* [TASK STATEMENT]: Return the whole listing, line for line, without the pictures in it.

* [DATA SUPPLIED]:

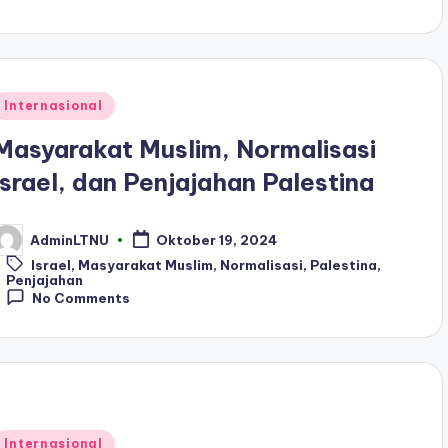
Posted
Internasional
n
Masyarakat Muslim, Normalisasi
Israel, dan Penjajahan Palestina
AdminLTNU
Oktober 19, 2024
osted
y
Tags:
Israel
,
Masyarakat Muslim
,
Normalisasi
,
Palestina
,
Penjajahan
No Comments
Posted
Internasional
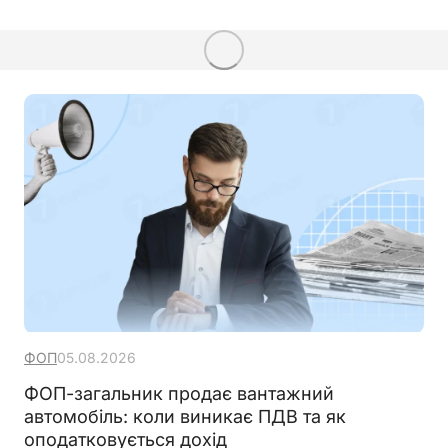
ФОП
05.08.2026
ФОП-загальник продає вантажний
автомобіль: коли виникає ПДВ та як
оподатковується дохід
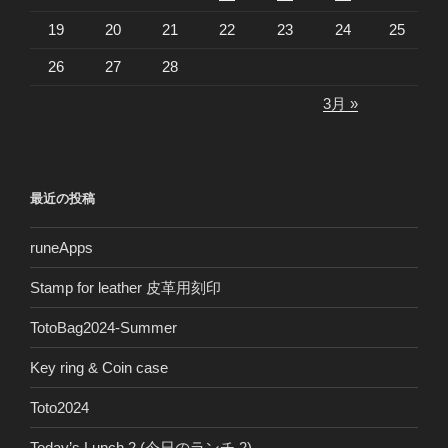
19
20
21
22
23
24
25
26
27
28
3月 »
最近の投稿
runeApps
Stamp for leather 皮革用刻印
TotoBag2024-Summer
Key ring & Coin case
Toto2024
Today’s Lunch 2 (今日のランチ 2)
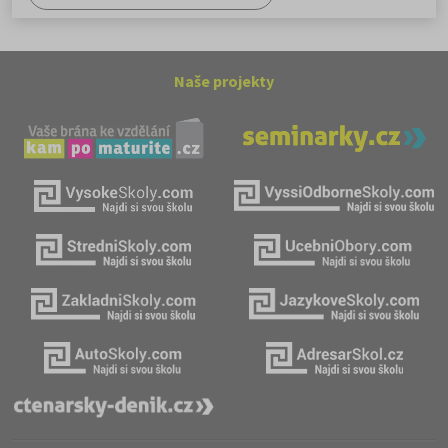
Naše projekty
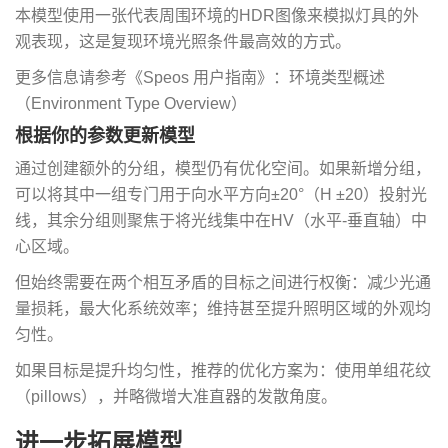
本模型使用一张代表周围环境的HDR图像来模拟灯具的外
观表现，这是复现环境光照条件最高效的方式。
更多信息请参考《Speos 用户指南》：环境类型概述
（Environment Type Overview）
根据你的参数更新模型
通过创建额外的分组，模型仍有优化空间。如果新增分组，
可以将其中一组专门用于向水平方向±20°（H ±20）投射光
线，其余分组则聚焦于将光线集中在HV（水平-垂直轴）中
心区域。
但始终需要在两个相互矛盾的目标之间进行权衡：减少光通
量损耗，最大化系统效率；维持甚至提升照明区域的外观均
匀性。
如果目标是提升均匀性，推荐的优化方案为：使用单组花纹
（pillows），并略微增大准直器的发散角度。
进一步拓展模型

* [SOLUTION FOR THIS EXERCISE]:
Posted
Internasional
n
Masyarakat Muslim, Normalisasi
Israel, dan Penjajahan Palestina
AdminLTNU
Oktober 19, 2024
osted
y
Tags:
Israel
,
Masyarakat Muslim
,
Normalisasi
,
Palestina
,
Penjajahan
No Comments
Posted
Internasional
ФОП
05.08.2026
ФОП-загальник продає вантажний
автомобіль: коли виникає ПДВ та як
оподатковується дохід
19
20
21
22
23
24
25
26
27
28
3月 »
最近の投稿
runeApps
Stamp for leather 皮革用刻印
TotoBag2024-Summer
Key ring & Coin case
Toto2024
Today’s Lunch 2 (今日のランチ 2)
Naše projekty
本模型使用一张代表周围环境的HDR图像来模拟灯具的外
观表现，这是复现环境光照条件最高效的方式。
更多信息请参考《Speos 用户指南》：环境类型概述
（Environment Type Overview）
根据你的参数更新模型
通过创建额外的分组，模型仍有优化空间。如果新增分组，
可以将其中一组专门用于向水平方向±20°（H ±20）投射光
线，其余分组则聚焦于将光线集中在HV（水平-垂直轴）中
心区域。
但始终需要在两个相互矛盾的目标之间进行权衡：减少光通
量损耗，最大化系统效率；维持甚至提升照明区域的外观均
匀性。
如果目标是提升均匀性，推荐的优化方案为：使用单组花纹
（pillows），并略微增大准直器的发散角度。
进一步拓展模型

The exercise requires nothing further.